• Task to complete
Print the data exactly as it is given, please.

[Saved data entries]
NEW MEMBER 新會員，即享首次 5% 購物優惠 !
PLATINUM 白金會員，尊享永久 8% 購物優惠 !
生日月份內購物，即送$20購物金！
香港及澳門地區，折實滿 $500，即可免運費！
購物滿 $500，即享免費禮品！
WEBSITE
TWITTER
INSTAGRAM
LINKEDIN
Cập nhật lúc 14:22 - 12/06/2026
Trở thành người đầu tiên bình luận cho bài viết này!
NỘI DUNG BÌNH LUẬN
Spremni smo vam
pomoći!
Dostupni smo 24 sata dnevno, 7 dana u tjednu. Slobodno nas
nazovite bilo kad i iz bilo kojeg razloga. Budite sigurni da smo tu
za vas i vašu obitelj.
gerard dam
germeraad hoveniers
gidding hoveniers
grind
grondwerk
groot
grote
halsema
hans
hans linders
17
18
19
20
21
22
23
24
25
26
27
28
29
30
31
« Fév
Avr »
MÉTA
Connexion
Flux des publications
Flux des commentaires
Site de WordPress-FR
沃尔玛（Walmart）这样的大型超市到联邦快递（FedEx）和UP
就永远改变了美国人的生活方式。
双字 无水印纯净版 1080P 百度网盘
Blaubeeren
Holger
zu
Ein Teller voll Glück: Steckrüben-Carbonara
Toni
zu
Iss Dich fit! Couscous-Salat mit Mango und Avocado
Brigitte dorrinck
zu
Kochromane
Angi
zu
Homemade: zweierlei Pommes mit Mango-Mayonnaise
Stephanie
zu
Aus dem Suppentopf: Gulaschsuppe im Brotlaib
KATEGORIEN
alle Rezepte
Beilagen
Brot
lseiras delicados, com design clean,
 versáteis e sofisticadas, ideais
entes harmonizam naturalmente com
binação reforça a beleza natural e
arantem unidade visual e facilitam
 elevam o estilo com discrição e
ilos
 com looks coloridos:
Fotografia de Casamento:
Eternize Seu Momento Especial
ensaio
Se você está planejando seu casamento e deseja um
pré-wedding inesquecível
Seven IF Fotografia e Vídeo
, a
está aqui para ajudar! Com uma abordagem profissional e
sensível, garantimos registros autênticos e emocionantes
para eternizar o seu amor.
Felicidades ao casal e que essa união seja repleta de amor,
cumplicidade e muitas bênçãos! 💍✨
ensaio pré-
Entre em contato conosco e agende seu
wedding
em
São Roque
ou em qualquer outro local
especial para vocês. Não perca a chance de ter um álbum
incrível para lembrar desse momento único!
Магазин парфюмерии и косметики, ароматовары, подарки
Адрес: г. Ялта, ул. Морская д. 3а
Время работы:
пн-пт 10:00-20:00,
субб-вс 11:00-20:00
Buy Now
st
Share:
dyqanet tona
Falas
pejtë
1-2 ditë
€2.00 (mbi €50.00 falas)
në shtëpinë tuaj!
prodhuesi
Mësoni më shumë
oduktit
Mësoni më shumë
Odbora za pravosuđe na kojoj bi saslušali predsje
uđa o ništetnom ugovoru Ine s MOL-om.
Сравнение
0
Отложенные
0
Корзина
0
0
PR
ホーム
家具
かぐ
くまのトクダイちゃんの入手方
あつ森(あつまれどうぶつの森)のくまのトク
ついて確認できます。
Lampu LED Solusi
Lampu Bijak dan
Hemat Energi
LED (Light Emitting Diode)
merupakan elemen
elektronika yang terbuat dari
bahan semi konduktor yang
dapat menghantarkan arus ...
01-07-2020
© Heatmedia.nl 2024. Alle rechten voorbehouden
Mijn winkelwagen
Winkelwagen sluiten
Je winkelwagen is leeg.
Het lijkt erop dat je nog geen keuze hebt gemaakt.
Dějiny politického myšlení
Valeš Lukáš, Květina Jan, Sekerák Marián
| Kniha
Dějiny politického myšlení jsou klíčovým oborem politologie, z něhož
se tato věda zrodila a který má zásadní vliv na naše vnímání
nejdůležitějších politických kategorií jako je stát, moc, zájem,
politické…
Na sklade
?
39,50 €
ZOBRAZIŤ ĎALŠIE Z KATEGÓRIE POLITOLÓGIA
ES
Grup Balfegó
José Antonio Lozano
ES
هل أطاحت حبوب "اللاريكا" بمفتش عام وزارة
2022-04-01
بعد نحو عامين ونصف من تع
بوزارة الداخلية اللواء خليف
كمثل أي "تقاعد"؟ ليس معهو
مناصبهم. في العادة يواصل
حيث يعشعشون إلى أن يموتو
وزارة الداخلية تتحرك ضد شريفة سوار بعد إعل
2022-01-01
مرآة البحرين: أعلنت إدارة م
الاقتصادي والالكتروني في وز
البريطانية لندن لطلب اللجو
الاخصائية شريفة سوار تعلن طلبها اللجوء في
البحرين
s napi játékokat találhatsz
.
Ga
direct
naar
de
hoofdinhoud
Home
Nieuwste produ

• Task answer
NEW MEMBER 新會員，即享首次 5% 購物優惠 !
PLATINUM 白金會員，尊享永久 8% 購物優惠 !
生日月份內購物，即送$20購物金！
香港及澳門地區，折實滿 $500，即可免運費！
購物滿 $500，即享免費禮品！
WEBSITE
TWITTER
INSTAGRAM
LINKEDIN
Cập nhật lúc 14:22 - 12/06/2026
Trở thành người đầu tiên bình luận cho bài viết này!
NỘI DUNG BÌNH LUẬN
Spremni smo vam
pomoći!
Dostupni smo 24 sata dnevno, 7 dana u tjednu. Slobodno nas
nazovite bilo kad i iz bilo kojeg razloga. Budite sigurni da smo tu
za vas i vašu obitelj.
gerard dam
germeraad hoveniers
gidding hoveniers
grind
grondwerk
groot
grote
halsema
hans
hans linders
17
18
19
20
21
22
23
24
25
26
27
28
29
30
31
« Fév
Avr »
MÉTA
Connexion
Flux des publications
Flux des commentaires
Site de WordPress-FR
沃尔玛（Walmart）这样的大型超市到联邦快递（FedEx）和UP
就永远改变了美国人的生活方式。
双字 无水印纯净版 1080P 百度网盘
Blaubeeren
Holger
zu
Ein Teller voll Glück: Steckrüben-Carbonara
Toni
zu
Iss Dich fit! Couscous-Salat mit Mango und Avocado
Brigitte dorrinck
zu
Kochromane
Angi
zu
Homemade: zweierlei Pommes mit Mango-Mayonnaise
Stephanie
zu
Aus dem Suppentopf: Gulaschsuppe im Brotlaib
KATEGORIEN
alle Rezepte
Beilagen
Brot
lseiras delicados, com design clean,
 versáteis e sofisticadas, ideais
entes harmonizam naturalmente com
binação reforça a beleza natural e
arantem unidade visual e facilitam
 elevam o estilo com discrição e
ilos
 com looks coloridos:
Fotografia de Casamento:
Eternize Seu Momento Especial
ensaio
Se você está planejando seu casamento e deseja um
pré-wedding inesquecível
Seven IF Fotografia e Vídeo
, a
está aqui para ajudar! Com uma abordagem profissional e
sensível, garantimos registros autênticos e emocionantes
para eternizar o seu amor.
Felicidades ao casal e que essa união seja repleta de amor,
cumplicidade e muitas bênçãos! 💍✨
ensaio pré-
Entre em contato conosco e agende seu
wedding
em
São Roque
ou em qualquer outro local
especial para vocês. Não perca a chance de ter um álbum
incrível para lembrar desse momento único!
Магазин парфюмерии и косметики, ароматовары, подарки
Адрес: г. Ялта, ул. Морская д. 3а
Время работы:
пн-пт 10:00-20:00,
субб-вс 11:00-20:00
Buy Now
st
Share:
dyqanet tona
Falas
pejtë
1-2 ditë
€2.00 (mbi €50.00 falas)
në shtëpinë tuaj!
prodhuesi
Mësoni më shumë
oduktit
Mësoni më shumë
Odbora za pravosuđe na kojoj bi saslušali predsje
uđa o ništetnom ugovoru Ine s MOL-om.
Сравнение
0
Отложенные
0
Корзина
0
0
PR
ホーム
家具
かぐ
くまのトクダイちゃんの入手方
あつ森(あつまれどうぶつの森)のくまのトク
ついて確認できます。
Lampu LED Solusi
Lampu Bijak dan
Hemat Energi
LED (Light Emitting Diode)
merupakan elemen
elektronika yang terbuat dari
bahan semi konduktor yang
dapat menghantarkan arus ...
01-07-2020
© Heatmedia.nl 2024. Alle rechten voorbehouden
Mijn winkelwagen
Winkelwagen sluiten
Je winkelwagen is leeg.
Het lijkt erop dat je nog geen keuze hebt gemaakt.
Dějiny politického myšlení
Valeš Lukáš, Květina Jan, Sekerák Marián
| Kniha
Dějiny politického myšlení jsou klíčovým oborem politologie, z něhož
se tato věda zrodila a který má zásadní vliv na naše vnímání
nejdůležitějších politických kategorií jako je stát, moc, zájem,
politické…
Na sklade
?
39,50 €
ZOBRAZIŤ ĎALŠIE Z KATEGÓRIE POLITOLÓGIA
ES
Grup Balfegó
José Antonio Lozano
ES
هل أطاحت حبوب "اللاريكا" بمفتش عام وزارة
2022-04-01
بعد نحو عامين ونصف من تع
بوزارة الداخلية اللواء خليف
كمثل أي "تقاعد"؟ ليس معهو
مناصبهم. في العادة يواصل
حيث يعشعشون إلى أن يموتو
وزارة الداخلية تتحرك ضد شريفة سوار بعد إعل
2022-01-01
مرآة البحرين: أعلنت إدارة م
الاقتصادي والالكتروني في وز
البريطانية لندن لطلب اللجو
الاخصائية شريفة سوار تعلن طلبها اللجوء في
البحرين
s napi játékokat találhatsz
.
Ga
direct
naar
de
hoofdinhoud
Home
Nieuwste produ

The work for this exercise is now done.